• _Record extracts_
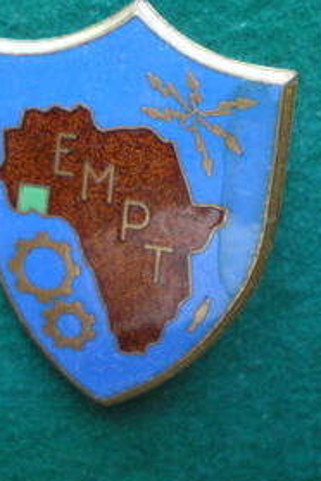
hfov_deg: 19.8
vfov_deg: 29.6
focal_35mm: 68
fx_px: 909
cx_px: 67
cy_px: 210
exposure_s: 1/20
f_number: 3.1
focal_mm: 6.3
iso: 400
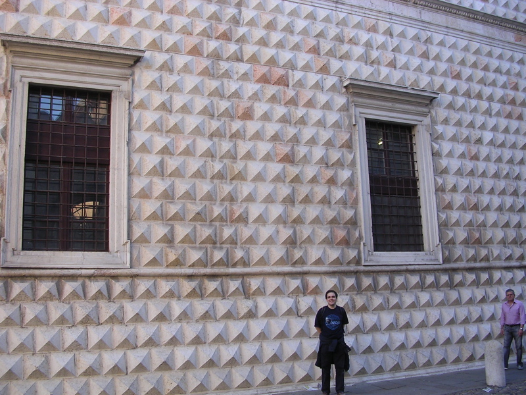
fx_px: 577
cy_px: 198
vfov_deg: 37.7
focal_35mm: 38
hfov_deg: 49.0
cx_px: 263
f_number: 2.8
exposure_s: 1/126
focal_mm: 5.8
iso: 100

• _Problem to solve_
Copy every record above exactly, leaving out any pictures.

• _Task result_
hfov_deg: 19.8
vfov_deg: 29.6
focal_35mm: 68
fx_px: 909
cx_px: 67
cy_px: 210
exposure_s: 1/20
f_number: 3.1
focal_mm: 6.3
iso: 400
fx_px: 577
cy_px: 198
vfov_deg: 37.7
focal_35mm: 38
hfov_deg: 49.0
cx_px: 263
f_number: 2.8
exposure_s: 1/126
focal_mm: 5.8
iso: 100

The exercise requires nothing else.